The strength & training metaphor also makes me realize that I also have control over the situation. I used to say I wasn’t a runner, that I had developed my muscles for cycling, not running, and that I couldn’t run. Years later, I run perfectly well – slowly, of course, but I am capable of running and getting faster over time. I also used to think that the rumination and shame process was hardwired into my brain and that it was a function of my depression and anxiety. What if it is actually just something that I need to re-train on, just like how I re-trained my quads to run? MIND. BLOWN.
That isn’t to say there isn’t a connection between self-shaming and depression – but the depression can be a function of rumination rather than the other way around. That makes it more controllable. I’ve observed and documented above how my self-shaming not only leads to rumination, but now opens up an entire additional track of negative thought. That’s been studied and there are real, scientific brain connections between rumination and depressive episodes. It’s still a bad thing that I have built connections in my brain between meaningless incidents and a conviction of failure, but it isn’t unique or extreme. It’s a known quantity, and it’s possible to fix it.

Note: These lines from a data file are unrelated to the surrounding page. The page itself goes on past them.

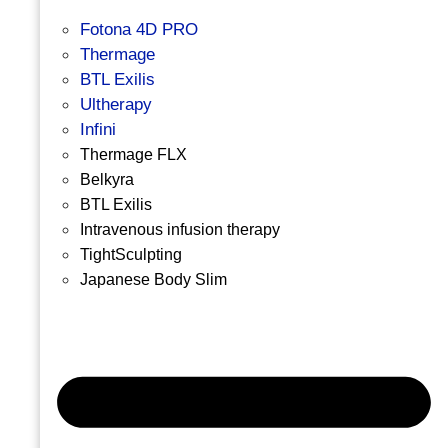
Fotona 4D PRO
Thermage
BTL Exilis
Ultherapy
Infini
Thermage FLX
Belkyra
BTL Exilis
Intravenous infusion therapy
TightSculpting
Japanese Body Slim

Finally, knowing that this is a mental process happening to other people makes dealing with me so much easier. It’s easier for me to feel compassion for people other than for myself, and I do not believe that anyone deserves to go through this kind of self-berating shame cycle. Therefore, if I don’t believe that other people should do this to themselves, I should extend the same sort of compassion to me. I need to let go of the “tough love” narrative I’ve used to justify berating myself over the years, telling myself that ruminating and the resulting suffering was necessary to make me a better person, one less likely to engage in the poor behavior in the future. That rationale was a terrible story to tell myself, and one I would never encourage in others because it’s a needless source of torment. I should therefore show myself the same compassion I would show any other human.

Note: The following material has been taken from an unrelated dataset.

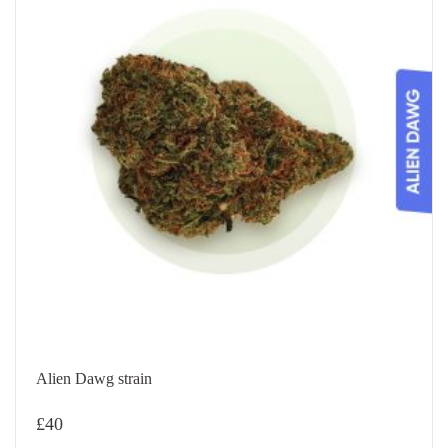
Alien Dawg strain
£
40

To that end, I’m looking into self-compassion solutions. If I can stop the process at the original root – the Moment of Shame – I can keep it from branching out into a whole thing. It turns out there is literally an entire center for this, and they have courses and books and all kinds of things I can use to upskill my brain. I am a great believer in books, knowledge and training. It’s also something a therapist is very likely to understand and support me with.
Figuring all this out is hard. Admitting to it is harder – there’s also an element of lack of self-control here, a further berating for not getting over this years ago. However, like most things, it is easier once I take it apart, break it down, build a flowchart and attack the problem at the root cause.